Nach Auffassung des OLG ist im Hinblick auf den Vorrichtungsanspruch nach seinem sachlichen Umfang vom Vorbenutzungsrecht umfasst, dass der Vorbenutzer, der sämtliche Bestandteile für eine Vorrichtung geliefert hat, nunmehr dazu übergeht, die Vorrichtung selbst herzustellen, wenn das vormalige Zusammenfügen beim Abnehmer zur geschützten Gesamtvorrichtung sicher vorhersehbar und einfach zu bewerkstelligen war.

In dem entschiedenen Fall lag dementsprechend eine unmittelbare Vorbenutzungshandlung mit der Folge vor, dass es vom Vorbenutzungsrecht erfasst wird, wenn der Vorbenutzer dazu übergeht, selbst die Gesamtvorrichtung herzustellen. Der Grund hierfür ist, dass dadurch der Schutzbereichseingriff nicht vertieft wird, weil der Vorbenutzer lediglich solche Handlungen selbst vornimmt, die Dritte bislang quasi als sein „Werkzeug“ ausgeführt haben. Daher ist keine Weiterentwicklung gegeben, die über den Umfang der bisherigen Benutzung hinausgeht. Dies steht im Einklang damit, dass es vom Vorbenutzungsrecht umfasst ist, die Vertriebspartner auszutauschen, ohne deren Anzahl zu erhöhen.

Im Regelfall kann der Lieferant der Gegenstände nur mittelbarer Vorbenutzer sein und darf nicht zu einer unmittelbaren Benutzung des Vorrichtungs- und (ggf. parallelen) Verfahrensanspruchs übergehen, da dies den Eingriff in den Schutzbereich des Patents vertiefen würde. Vom Vorbenutzungsrecht abgedeckt ist jedoch, dass der Vorbenutzer, der sämtliche Bestandteile zur Ausführung eines patentgeschützten Verfahrens geliefert hat, dazu übergeht, das Verfahren selbst anzuwenden, wenn das vormals gelieferte Mittel technisch und wirtschaftlich sinnvoll überhaupt nur patentgemäß eingesetzt werden konnte.

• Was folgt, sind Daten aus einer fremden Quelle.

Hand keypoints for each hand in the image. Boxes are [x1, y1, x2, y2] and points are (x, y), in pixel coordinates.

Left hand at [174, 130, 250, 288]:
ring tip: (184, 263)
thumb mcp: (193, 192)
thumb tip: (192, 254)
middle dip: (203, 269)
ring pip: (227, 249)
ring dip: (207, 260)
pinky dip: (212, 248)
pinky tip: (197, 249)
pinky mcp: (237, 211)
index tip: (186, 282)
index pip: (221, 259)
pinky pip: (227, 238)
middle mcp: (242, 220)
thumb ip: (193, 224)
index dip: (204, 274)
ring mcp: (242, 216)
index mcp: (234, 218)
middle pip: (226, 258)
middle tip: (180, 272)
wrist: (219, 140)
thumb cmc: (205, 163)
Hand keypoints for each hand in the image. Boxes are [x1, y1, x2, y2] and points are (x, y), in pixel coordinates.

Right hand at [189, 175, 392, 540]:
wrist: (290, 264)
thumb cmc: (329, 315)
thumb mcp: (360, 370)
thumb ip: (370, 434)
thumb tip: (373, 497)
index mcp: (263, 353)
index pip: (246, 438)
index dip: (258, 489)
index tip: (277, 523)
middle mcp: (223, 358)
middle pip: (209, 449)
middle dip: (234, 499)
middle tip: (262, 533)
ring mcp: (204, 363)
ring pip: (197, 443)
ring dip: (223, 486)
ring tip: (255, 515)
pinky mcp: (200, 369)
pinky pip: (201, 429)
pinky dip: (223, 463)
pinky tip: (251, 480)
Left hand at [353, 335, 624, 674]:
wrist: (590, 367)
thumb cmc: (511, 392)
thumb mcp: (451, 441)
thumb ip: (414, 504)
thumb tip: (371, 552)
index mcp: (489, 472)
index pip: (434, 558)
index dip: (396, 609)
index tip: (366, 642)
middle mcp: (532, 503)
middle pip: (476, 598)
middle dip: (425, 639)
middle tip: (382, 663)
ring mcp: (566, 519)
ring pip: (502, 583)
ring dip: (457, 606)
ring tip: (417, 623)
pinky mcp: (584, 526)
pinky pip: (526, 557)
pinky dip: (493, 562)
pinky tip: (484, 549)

In dieser Konstellation darf der mittelbare Vorbenutzer sowohl seinen bisherigen Abnehmern, denen kein Benutzungsrecht an der Erfindung zustand, als auch beliebigen Dritten das Mittel anbieten und sie beliefern, wobei sämtliche Abnehmer zur unmittelbaren Benutzung der Erfindung berechtigt sind.

Anderenfalls wäre das Vorbenutzungsrecht wirtschaftlich praktisch wertlos, weil jeder vernünftige Abnehmer ohne eigenes Vorbenutzungsrecht – und dies wird die Regel sein und ist bei neuen Abnehmern fast ausnahmslos der Fall – davon absehen würde, Gegenstände zu erwerben, auf die sich das Vorbenutzungsrecht bezieht, da sie für ihn und seinen Geschäftsbetrieb unverwertbar wären.

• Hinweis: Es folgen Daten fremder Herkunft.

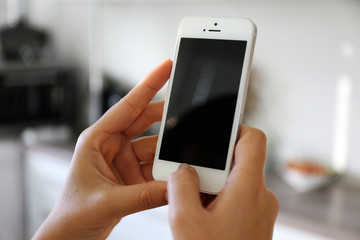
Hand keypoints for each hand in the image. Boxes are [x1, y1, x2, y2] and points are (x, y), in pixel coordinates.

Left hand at [33, 59, 171, 239]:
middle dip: (167, 114)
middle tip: (188, 106)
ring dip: (170, 150)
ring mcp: (124, 162)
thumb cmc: (71, 215)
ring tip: (188, 150)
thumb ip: (143, 196)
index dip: (148, 85)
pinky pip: (156, 168)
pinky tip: (178, 171)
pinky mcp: (133, 177)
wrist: (69, 238)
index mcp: (96, 140)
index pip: (127, 106)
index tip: (166, 67)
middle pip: (145, 121)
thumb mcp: (106, 202)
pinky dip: (168, 170)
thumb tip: (174, 186)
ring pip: (155, 147)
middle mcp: (111, 146)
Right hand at [168, 125, 278, 239]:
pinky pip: (238, 199)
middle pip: (238, 162)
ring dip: (212, 187)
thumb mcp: (186, 222)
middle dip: (211, 168)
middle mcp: (262, 196)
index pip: (253, 139)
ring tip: (195, 209)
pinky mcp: (256, 222)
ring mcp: (261, 211)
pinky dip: (219, 201)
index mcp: (249, 189)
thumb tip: (182, 170)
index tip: (213, 133)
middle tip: (190, 184)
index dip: (234, 129)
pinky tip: (202, 218)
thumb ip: (181, 187)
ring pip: (235, 182)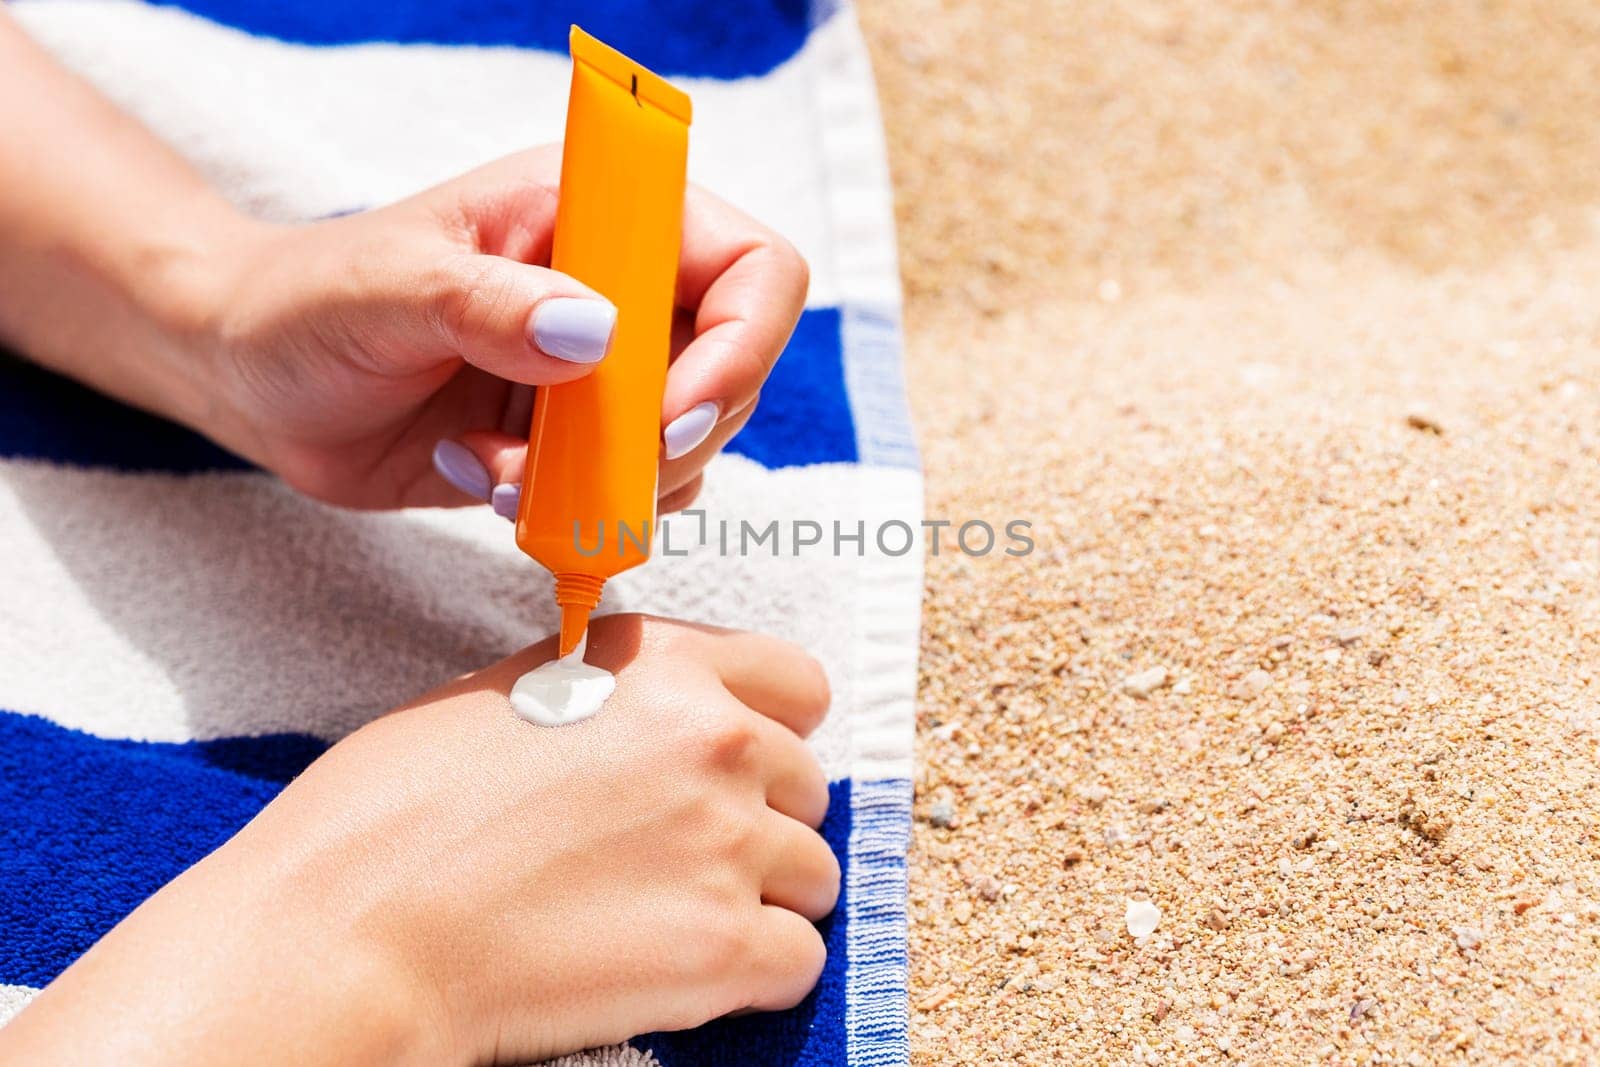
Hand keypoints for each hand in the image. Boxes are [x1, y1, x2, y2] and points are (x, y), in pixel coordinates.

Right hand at [0, 615, 837, 1065]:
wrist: (349, 928)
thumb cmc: (394, 811)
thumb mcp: (507, 694)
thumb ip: (615, 699)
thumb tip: (660, 726)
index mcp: (662, 662)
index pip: (798, 684)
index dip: (774, 729)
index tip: (740, 768)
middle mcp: (714, 738)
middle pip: (809, 785)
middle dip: (760, 822)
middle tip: (681, 859)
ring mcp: (726, 841)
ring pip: (812, 876)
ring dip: (761, 899)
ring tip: (674, 919)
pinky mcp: (723, 947)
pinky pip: (796, 961)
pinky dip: (754, 975)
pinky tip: (684, 974)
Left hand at [187, 146, 807, 511]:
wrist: (252, 377)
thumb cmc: (309, 300)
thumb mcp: (388, 289)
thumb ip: (489, 305)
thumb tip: (597, 334)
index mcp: (596, 215)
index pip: (750, 268)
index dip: (744, 344)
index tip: (673, 414)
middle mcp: (621, 292)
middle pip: (737, 370)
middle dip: (674, 436)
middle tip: (587, 464)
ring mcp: (604, 375)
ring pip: (691, 445)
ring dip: (616, 482)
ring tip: (503, 474)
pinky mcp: (575, 445)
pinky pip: (630, 494)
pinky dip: (575, 511)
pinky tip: (485, 483)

Wenn das Mittel technisch und wirtschaftlich sinnvoll nur patentgemäß einsetzbar ist, besteht überdies kein Anlass, die Abnehmer eines mittelbaren Vorbenutzers schlechter zu stellen als im Bereich der unmittelbaren Vorbenutzung. Dort ist anerkannt, dass ein Vorbenutzungsrecht, das einem Hersteller oder Lieferanten zusteht, den nachfolgenden Handelsstufen – als abgeleitetes Recht – zugutekommt, indem die Erzeugnisse frei gewerblich weiter angeboten, vertrieben und gebraucht werden dürfen (unter Verweis auf BGH, GRUR 2012, 895 – Desmopressin; OLG Düsseldorf, InstGE 11, 193).

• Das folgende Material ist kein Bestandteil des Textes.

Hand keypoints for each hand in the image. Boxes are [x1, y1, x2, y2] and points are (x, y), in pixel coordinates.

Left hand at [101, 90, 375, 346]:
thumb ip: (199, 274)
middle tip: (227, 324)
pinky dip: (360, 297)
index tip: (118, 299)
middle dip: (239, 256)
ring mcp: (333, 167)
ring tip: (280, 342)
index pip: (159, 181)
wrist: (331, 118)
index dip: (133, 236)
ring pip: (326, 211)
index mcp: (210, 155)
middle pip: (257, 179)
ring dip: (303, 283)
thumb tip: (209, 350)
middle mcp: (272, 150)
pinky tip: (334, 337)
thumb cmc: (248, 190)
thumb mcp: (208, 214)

In dem entschiedenen Fall bejahte das OLG die Voraussetzungen eines Vorbenutzungsrechts innerhalb der oben beschriebenen Grenzen. Nach dem Ergebnis einer erneuten Beweisaufnahme vor dem OLG stand für das OLG fest, dass ein Zusammenfügen der von der Beklagten gelieferten Bauteile samt zugehörigen, passend zugeschnittenen Gewebestreifen zu einer patentgemäßen Schutzverkleidung sicher vorhersehbar und einfach zu bewerkstelligen war.

Aufgrund der Ausführlichkeit des Urteils gibt die Entscheidung einen guten Überblick über die bisherige Praxis zum Vorbenutzungsrecht.

Die Entscheidung überzeugt auch im Ergebnis, vor allem, soweit sie auf die Praktikabilität der entwickelten Ergebnisse und die Vermeidung von Wertungswidersprüchen bedacht ist.